The code can be found here: https://raw.githubusercontent.com/yochananrachamim/AzureSQL/master/AzureSQLMaintenance.txt
After you create the stored procedure, run as follows:
EXEC AzureSQLMaintenance 'index'
We recommend you inspect and change the code as required. Run the procedure when the database is not busy. The procedure is processor and I/O intensive.
Conclusion
In conclusion, fragmentation is a common issue in SQL Server databases that can negatively impact query performance and overall database efficiency. It occurs when data pages of tables and indexes are not stored efficiently, leading to various problems. Here are the key takeaways regarding fragmentation:
- Types of Fragmentation: Fragmentation in SQL Server can be categorized into two main types: index fragmentation and data fragmentation.
- Index Fragmentation: Index fragmentation occurs when the data pages of an index are not stored efficiently. It can be further divided into internal fragmentation (within index pages) and external fragmentation (physical storage on disk).
- Data Fragmentation: Data fragmentation refers to fragmentation within the actual data pages of tables, often caused by data modifications.
- Problems Caused by Fragmentation: An increase in fragmentation percentage can lead to slower query performance, increased disk I/O, reduced buffer pool efficiency, more frequent maintenance overhead, locking and blocking issues, reduced backup and restore performance, and space wastage.

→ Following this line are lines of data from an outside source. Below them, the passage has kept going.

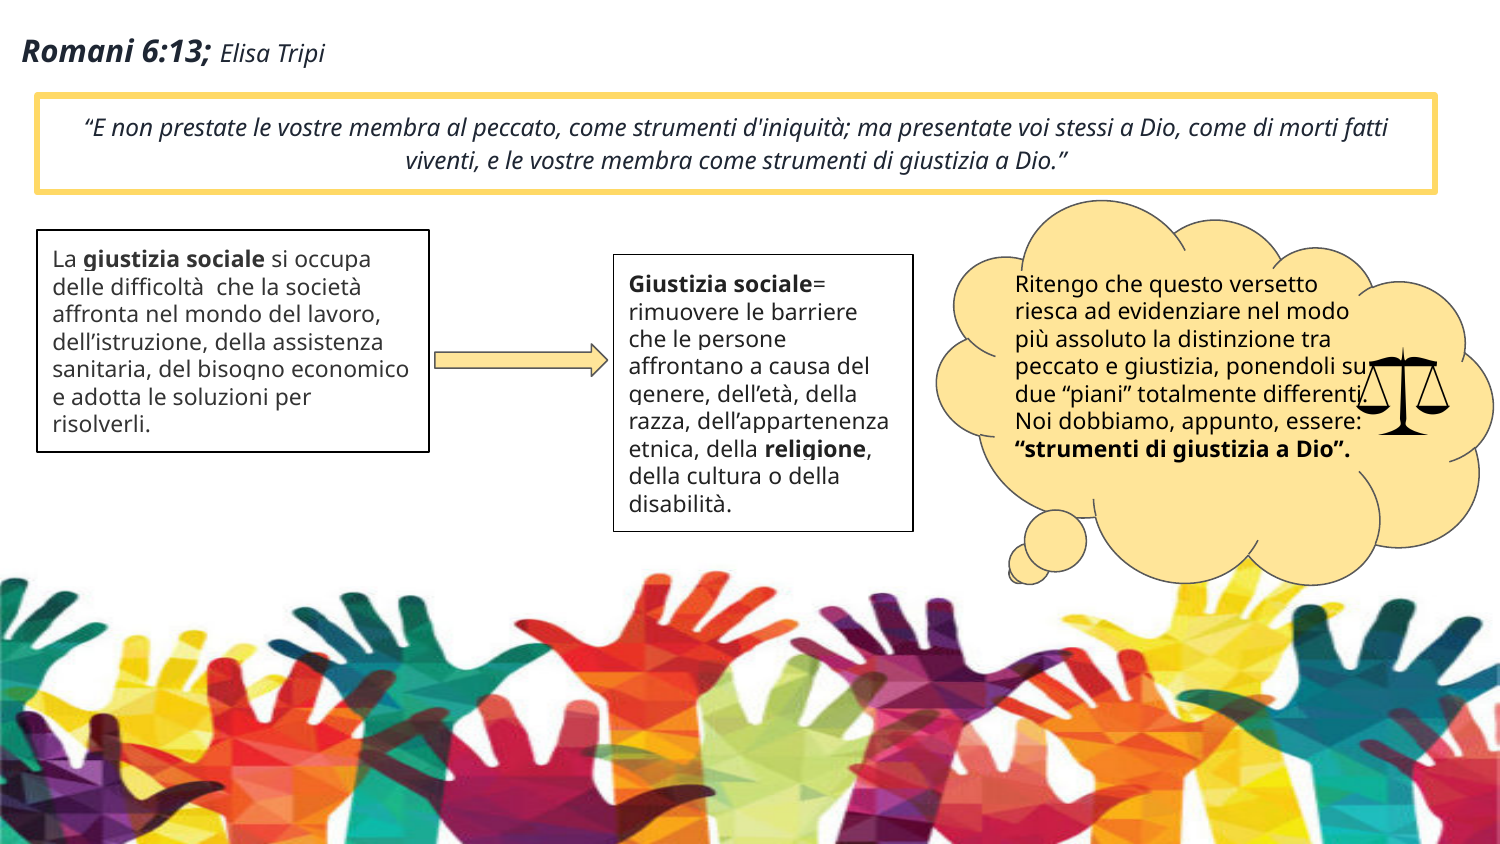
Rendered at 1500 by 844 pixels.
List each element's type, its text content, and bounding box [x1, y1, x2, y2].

text_box Giustizia sociale= rimuovere le barriere che le persone affrontano a causa del genere, dell’età, della razza, dell’appartenenza etnica, della religione, della cultura o della disabilità. [613, 254, 913, 454]
text_box [1024, 200, 1278, 254]
text_box Ritengo che questo versetto riesca ad evidenziare nel modo più assoluto la distinzione tra peccato e giustizia, ponendoli su due “piani” totalmente differenti. Noi dobbiamo, appunto, essere: “strumenti di giustizia a Dio”. [999, 254, 1392, 454]
text_box [1392, 281, 1494, 454]
text_box [1289, 247, 1343, 254]
title Romani 6:13; Elisa Tripi [6, 13, 1405, 88]
text_box La giustizia sociale si occupa delle difficoltà che la società affronta nel mondo del lavoro, dell’istruzione, della assistenza sanitaria, del bisogno economico e adotta le soluzioni per risolverli. [37, 229, 429, 453]
picture [0, 456, 1500, 844]
picture [1356, 347, 1451, 436]
text_box [434, 343, 608, 377]
text_box [936, 257, 1000, 454]
subtitle “E non prestate le vostre membra al peccato, come strumenti d'iniquità; ma presentate voi stessi a Dio, come di morti fatti viventi, e le vostre membra come strumenti di giustizia a Dio.” [37, 95, 1435, 193]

- Managing Fragmentation: To address fragmentation, you should regularly monitor fragmentation levels, prioritize maintenance based on fragmentation severity, schedule regular index maintenance, and adjust the maintenance frequency based on your database’s specific needs.
- Index Maintenance: Index maintenance involves index rebuilding and reorganizing. Rebuilding creates a new index, while reorganizing rearranges the existing index pages to reduce fragmentation. Choose the appropriate method based on the level of fragmentation and database requirements.
- Database Maintenance Plans: A well-structured database maintenance plan that includes regular index maintenance is essential for maintaining optimal database performance.
- Balance Maintenance Overhead: It’s important to strike a balance between proactive index maintenance and the potential overhead it may introduce. Consider your database’s specific needs and usage patterns when deciding on a maintenance schedule.
- Regular Monitoring: Regularly monitoring and maintaining your indexes is crucial for ensuring that your database continues to operate efficiently and that fragmentation is kept in check.